Wednesday, 24 de April de 2024 ISSN 1519-7670 - Ano 24 - nº 1284

Deixaram a gente sem defesa

Nilson Vargas, de Joinville

 

U

m momento decisivo, um assunto que diz respeito a uma nação inteira, o futuro em jogo. Não, não se trata de Copa do Mundo. O assunto aqui é a privatização do Sistema Telebrás, cujas regras, preços e tudo mais foram anunciados na manhã de 10 de junho, momentos antes da partida de estréia do Brasil contra a Escócia.

Alguém precisa fazer o papel do chato e alertar: mais importante do que o gol de ombro do Sampaio é saber como falaremos ao telefone nas próximas décadas, como será a transmissão de dados, quem dará as cartas no bilionário mundo das telecomunicações. E onde estavam os analistas (dos mais diversos temas) para ajudar o leitor a digerir este prato feito à base de preços mínimos, consultorias, monopólios, shares e que tais? Na França. De analistas gastronômicos a comentaristas políticos, todos migraram para Paris.
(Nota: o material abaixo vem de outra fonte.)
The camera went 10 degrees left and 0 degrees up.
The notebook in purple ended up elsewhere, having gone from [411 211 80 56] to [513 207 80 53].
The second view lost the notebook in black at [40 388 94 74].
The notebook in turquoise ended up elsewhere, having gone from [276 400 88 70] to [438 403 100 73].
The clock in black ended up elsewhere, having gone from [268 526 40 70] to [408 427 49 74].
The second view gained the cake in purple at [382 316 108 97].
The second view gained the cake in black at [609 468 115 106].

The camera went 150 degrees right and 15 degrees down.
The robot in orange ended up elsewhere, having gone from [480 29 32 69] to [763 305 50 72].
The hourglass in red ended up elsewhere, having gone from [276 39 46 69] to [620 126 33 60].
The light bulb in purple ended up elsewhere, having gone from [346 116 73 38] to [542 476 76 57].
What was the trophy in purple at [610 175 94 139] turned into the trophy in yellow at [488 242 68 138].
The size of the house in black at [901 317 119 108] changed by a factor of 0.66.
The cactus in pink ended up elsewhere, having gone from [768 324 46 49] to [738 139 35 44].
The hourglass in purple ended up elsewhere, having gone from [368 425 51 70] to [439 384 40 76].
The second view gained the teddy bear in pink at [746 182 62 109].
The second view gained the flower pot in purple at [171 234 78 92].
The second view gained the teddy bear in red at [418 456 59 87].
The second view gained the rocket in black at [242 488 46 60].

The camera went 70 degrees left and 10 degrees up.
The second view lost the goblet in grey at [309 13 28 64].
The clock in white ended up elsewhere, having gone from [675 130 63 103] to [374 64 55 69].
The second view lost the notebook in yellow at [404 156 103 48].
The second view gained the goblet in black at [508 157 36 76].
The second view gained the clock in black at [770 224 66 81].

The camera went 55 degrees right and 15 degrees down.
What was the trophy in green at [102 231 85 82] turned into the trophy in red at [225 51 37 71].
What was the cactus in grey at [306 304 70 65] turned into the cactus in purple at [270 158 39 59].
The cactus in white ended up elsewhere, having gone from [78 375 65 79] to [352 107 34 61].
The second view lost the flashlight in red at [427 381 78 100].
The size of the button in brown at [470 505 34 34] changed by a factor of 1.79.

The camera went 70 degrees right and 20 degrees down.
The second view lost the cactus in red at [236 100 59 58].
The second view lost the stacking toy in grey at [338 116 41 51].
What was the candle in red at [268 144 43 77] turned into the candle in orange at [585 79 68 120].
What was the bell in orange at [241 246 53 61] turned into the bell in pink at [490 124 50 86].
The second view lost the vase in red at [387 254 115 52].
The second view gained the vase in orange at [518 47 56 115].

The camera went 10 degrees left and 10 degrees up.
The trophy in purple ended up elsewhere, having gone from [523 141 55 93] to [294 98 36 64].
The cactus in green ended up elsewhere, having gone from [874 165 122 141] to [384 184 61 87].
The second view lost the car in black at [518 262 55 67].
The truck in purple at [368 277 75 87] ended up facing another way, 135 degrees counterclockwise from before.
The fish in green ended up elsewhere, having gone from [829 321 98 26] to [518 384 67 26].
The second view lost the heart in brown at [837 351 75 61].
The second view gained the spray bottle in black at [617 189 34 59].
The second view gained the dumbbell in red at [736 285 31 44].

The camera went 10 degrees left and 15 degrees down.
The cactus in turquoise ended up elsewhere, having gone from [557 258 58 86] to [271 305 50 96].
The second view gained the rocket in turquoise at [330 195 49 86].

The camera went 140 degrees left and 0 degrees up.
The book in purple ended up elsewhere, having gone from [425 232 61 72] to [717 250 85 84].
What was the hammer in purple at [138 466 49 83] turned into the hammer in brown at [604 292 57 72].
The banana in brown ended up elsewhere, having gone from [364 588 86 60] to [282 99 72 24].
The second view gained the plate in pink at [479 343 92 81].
Tudo bem, exceto por um detalhes: nem a cobertura está sendo boa nem o que sobrou na retaguarda está conseguindo dar conta de tantos fatos decisivos que têm acontecido por aqui. Da França, o que vem são análises óbvias demais ou apaixonadas demais. Quem não consegue uma boquinha à porta da concentração sai fazendo reportagens turísticas no melhor estilo brazuca-que-visita-Paris-pela-primeira vez. O confuso trânsito sob o Arco do Triunfo ganha na TV minutos que o não menos confuso trânsito nas bordas da Avenida Paulista talvez nunca tenha merecido.

A idéia parece ter sido bolar pautas que vão além das quatro linhas. Tudo bem, mas elas não se resumem a passeios pela cidade luz. Sobre a pressão dos patrocinadores ou o jogo do poder na Fifa pouco se fala.

Enquanto isso, no Planalto, o ministro dá uma apressada coletiva, que interrompe no meio alegando que está saindo para ver o jogo. Fala sobre um negócio de pelo menos US$ 13,5 bilhões como quem escala o time reserva para o dois toques. No dia seguinte, quem vai às bancas em busca de explicações mais detalhadas e didáticas sobre o emaranhado que privatizará a Telebrás pouco consegue. Nem aqueles analistas mais ostensivos (e necessários à formação da opinião pública) estão presentes. Foram para a França. É como se a nossa seleção de jornalistas tivesse congestionado o ataque e deixado a defesa sem proteção. Se esta tática ainda surtisse resultados e tivéssemos uma cobertura jornalisticamente boa – lá e aqui – tudo bem. Mas não é o que se vê nos primeiros dias de Brasil em ritmo de Copa.